**DIRECTIVE:** Output the entries exactly as they appear. Pictures should not be included.

**STUDY MATERIAL:**
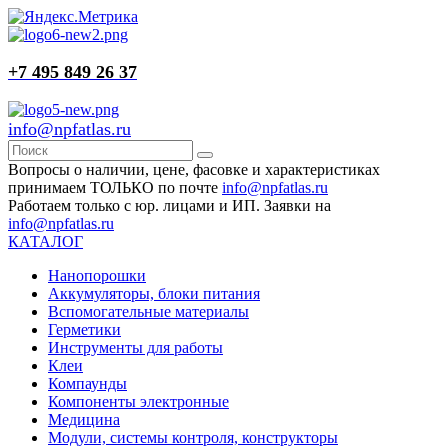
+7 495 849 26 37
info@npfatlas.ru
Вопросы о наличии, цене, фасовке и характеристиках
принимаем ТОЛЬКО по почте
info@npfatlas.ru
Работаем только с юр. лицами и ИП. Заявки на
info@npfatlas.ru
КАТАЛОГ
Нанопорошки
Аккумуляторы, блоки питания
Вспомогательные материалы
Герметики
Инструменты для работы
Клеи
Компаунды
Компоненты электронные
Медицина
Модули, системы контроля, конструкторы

**RESULT OF THIS TASK:**
+7 495 849 26 37
info@npfatlas.ru
Вопросы о наличии, цене, фасовке и характеристиках
принимаем ТОЛЬКО по почте
info@npfatlas.ru
Работаем только с юр. лицами и ИП. Заявки на
info@npfatlas.ru
КАТАЛОГ
Нанопорошки
Аккумуляторы, блоки питания
Вспомогательные материалы
Герметики
Инструменты для работы
Клеи
Компаунды
Компоненты электронные
Медицина
Модули, системы контроля, конструкторы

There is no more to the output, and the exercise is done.